経営者が今すぐ取れる石油系建材の調達対策3選
- 国産材・代替材への切り替えを検討する:塩ビ管については、一部の配管用途でステンレス管・鋼管・ポリエチレン管(PE管)への代替が可能です。断熱材はロックウール・セルロースファイバーなどの非石化系素材の採用を検討することで、ナフサ価格変動のリスクを下げられます。
- 数量確定後すぐ発注・在庫化する:ナフサ価格は原油先物市場と連動して変動が速く、見積もり提出から工事着工まで2〜3ヶ月空く場合は着工後の価格変動リスクが高い。確定数量の60〜70%を受注時に先行発注・仮入庫することで、価格ロックが可能です。
- 見積書に「石油系建材変動条項」を明記する:塩ビ管・防水材・塗料を含む工事の見積書には「上記金額は見積提出日のナフサ/原油価格を基準とし、着工時点で10%以上の価格変動が生じた場合は協議により調整します」という条項を追加することを強くお勧めします。この一文が後の交渉の土台になります。
まとめ——ナフサリスクは「見積もり時点」で管理する
| 建材カテゴリ | ナフサ依存度 | 2026年の価格状況 | 代替・対策 |
|---|---|---|---|
| 塩ビ管(給排水) | 高(主原料) | 2021年比+25〜35% | PE管・鋼管への代替・先行発注 |
| XPS断熱材 | 高(主原料) | 2021年比+30〜40% | ロックウール・セルロースへ転換 |
| 外壁塗料・防水材 | 中〜高(溶剤系) | 2021年比+20〜30% | 水性塗料・変動条項の明記 |
| シーリング材 | 中(原料+容器) | 2021年比+15〜25% | 二液型の採用・ロット購入 |
- ナフサは建設業が直接調達する原料ではないが、塩ビ管・断熱材・塗料など日常的に使う建材の原料として深く関与しており、ナフサ価格の変動は即座に仕入れコストに反映されます。

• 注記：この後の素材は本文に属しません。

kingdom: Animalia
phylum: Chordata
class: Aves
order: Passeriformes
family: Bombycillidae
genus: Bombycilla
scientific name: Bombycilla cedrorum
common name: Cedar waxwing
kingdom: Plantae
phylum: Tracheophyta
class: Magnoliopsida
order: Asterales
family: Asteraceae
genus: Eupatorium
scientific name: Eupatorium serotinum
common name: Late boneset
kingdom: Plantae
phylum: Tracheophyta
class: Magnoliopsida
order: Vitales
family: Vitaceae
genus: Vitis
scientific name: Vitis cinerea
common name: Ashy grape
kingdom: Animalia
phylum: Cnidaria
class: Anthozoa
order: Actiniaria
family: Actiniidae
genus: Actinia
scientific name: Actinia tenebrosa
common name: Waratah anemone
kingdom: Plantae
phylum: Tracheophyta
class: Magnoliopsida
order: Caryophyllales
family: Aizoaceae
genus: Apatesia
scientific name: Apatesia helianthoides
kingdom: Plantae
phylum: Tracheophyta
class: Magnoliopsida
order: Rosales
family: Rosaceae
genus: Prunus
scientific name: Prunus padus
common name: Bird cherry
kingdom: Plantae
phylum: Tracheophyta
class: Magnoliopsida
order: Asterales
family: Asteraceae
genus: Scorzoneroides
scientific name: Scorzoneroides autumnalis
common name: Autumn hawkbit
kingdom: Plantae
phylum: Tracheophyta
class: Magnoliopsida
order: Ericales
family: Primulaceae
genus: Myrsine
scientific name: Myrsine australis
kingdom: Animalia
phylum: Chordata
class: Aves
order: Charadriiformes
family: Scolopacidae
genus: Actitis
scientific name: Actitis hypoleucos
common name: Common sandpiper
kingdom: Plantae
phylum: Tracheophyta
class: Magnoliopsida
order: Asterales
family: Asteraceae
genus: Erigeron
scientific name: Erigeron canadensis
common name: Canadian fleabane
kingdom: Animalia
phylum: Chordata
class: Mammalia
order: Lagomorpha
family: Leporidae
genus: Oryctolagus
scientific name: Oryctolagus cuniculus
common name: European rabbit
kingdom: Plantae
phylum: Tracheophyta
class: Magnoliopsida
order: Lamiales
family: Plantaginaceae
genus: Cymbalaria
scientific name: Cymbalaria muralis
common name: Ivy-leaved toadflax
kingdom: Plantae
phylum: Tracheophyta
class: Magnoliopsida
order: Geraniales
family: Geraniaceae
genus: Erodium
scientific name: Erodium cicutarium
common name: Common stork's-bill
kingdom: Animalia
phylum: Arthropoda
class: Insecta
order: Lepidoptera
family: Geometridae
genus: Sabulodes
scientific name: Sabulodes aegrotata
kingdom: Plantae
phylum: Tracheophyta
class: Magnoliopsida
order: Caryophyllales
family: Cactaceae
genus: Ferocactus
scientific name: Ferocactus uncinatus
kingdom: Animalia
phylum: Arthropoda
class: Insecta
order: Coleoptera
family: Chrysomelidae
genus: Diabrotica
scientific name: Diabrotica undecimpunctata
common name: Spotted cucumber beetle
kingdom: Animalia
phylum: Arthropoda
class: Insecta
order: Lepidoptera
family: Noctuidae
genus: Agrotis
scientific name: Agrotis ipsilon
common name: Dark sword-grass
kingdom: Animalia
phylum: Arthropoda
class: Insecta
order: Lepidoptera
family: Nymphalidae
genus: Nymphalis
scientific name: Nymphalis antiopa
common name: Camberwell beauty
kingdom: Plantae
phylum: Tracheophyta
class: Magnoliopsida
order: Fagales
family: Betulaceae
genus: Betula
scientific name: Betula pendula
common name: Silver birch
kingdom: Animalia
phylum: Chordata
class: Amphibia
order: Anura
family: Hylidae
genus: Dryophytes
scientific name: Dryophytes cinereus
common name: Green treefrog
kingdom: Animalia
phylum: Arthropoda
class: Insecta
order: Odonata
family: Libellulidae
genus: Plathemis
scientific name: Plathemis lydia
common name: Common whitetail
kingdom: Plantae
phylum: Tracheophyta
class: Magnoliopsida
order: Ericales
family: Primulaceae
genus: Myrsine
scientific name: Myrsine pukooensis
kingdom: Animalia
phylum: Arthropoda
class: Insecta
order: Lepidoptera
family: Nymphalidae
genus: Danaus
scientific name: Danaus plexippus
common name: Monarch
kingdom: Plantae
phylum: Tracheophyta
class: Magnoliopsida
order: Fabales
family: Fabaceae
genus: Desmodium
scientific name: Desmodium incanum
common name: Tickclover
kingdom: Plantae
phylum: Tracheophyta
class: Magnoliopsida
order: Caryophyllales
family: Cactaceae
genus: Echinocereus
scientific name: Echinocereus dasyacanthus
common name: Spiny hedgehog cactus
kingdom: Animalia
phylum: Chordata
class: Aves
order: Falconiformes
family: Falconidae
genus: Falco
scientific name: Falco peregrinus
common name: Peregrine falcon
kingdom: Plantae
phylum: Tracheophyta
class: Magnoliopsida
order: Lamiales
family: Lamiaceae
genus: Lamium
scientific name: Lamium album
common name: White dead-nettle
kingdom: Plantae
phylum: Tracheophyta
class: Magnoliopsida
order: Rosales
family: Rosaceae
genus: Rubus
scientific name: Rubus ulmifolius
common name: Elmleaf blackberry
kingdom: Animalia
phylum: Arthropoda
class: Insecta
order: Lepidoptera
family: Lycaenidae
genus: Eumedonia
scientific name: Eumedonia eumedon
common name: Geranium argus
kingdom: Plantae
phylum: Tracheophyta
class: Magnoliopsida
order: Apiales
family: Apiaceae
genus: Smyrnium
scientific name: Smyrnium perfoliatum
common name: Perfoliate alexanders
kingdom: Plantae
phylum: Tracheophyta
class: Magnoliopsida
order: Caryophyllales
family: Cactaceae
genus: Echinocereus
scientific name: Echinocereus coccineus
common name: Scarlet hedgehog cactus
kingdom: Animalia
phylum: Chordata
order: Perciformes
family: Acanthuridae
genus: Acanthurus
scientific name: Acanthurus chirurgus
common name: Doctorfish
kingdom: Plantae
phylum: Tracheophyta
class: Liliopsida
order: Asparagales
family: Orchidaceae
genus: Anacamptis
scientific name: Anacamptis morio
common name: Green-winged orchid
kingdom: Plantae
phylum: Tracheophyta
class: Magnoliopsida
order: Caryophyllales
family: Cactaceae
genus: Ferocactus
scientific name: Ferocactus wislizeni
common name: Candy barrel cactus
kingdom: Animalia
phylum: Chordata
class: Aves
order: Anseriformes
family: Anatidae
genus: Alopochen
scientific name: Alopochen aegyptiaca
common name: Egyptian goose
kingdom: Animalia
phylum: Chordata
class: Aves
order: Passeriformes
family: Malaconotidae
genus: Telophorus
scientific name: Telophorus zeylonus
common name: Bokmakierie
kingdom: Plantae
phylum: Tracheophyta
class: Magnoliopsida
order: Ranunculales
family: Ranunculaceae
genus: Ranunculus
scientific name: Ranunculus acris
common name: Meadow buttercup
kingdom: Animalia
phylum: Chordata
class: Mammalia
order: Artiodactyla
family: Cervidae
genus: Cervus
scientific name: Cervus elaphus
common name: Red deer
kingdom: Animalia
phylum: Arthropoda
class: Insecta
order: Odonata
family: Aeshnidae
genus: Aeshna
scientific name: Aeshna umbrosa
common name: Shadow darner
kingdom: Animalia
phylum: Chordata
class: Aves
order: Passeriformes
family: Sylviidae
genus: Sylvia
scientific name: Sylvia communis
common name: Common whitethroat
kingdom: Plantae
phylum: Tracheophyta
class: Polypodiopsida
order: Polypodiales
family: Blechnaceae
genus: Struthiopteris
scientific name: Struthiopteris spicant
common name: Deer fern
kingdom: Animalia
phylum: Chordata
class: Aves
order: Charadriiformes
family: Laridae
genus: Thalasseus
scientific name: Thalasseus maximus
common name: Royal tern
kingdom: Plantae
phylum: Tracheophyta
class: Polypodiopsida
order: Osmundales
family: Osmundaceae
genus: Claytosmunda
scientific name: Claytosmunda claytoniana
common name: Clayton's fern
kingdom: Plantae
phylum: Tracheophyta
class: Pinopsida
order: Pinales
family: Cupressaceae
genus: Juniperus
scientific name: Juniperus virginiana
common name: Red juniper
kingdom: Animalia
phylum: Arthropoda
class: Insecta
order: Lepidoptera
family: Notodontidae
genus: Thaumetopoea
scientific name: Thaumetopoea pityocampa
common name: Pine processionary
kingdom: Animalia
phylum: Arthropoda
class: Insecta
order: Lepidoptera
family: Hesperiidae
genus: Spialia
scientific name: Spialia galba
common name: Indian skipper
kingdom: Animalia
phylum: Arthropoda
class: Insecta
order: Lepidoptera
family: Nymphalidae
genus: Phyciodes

- 2026年現在のナフサ不足は中東情勢・国内設備の老朽化・脱炭素需要の増加という3要因が重なっており、短期解消は見込みにくい状況です。
- 対策の核心は「代替材の採用」「先行発注」「見積書への変動条項明記」の3点です。特に変動条項の明記は、今日から全工事見積もりに追加できる即効策です。
よくある質問
Q: ナフサ価格の見通しはどうなっているか?2026年に落ち着く可能性はあるか?
ナフサ価格は原油価格・中東情勢・アジアの石化需要と連動しており、2026年中に大幅に下落するシナリオは想定しにくい状況です。原油価格が安定した場合でも、国内石化設備の供給余力が限られているため、国内調達価格は高止まりが続く見通しです。建設業の資金計画では「ナフサ系建材は高値が続く前提」で原価を組むことをお勧めします。
Q: 塩ビ管以外にナフサ不足の影響を受けている建材はあるか?
建設業に関係するナフサ由来建材は多岐にわたります。具体的には、養生フィルム・ビニルシート・接着剤・発泡ウレタン吹き付け断熱材・一部の外装材(ビニルサイディング)などです。また電気工事で使用するケーブル被覆(塩ビ)も同じく影響を受けています。工事原価の洗い出しで「プラスチック・樹脂系の製品はすべてナフサ関連」と考えると漏れなく対応できます。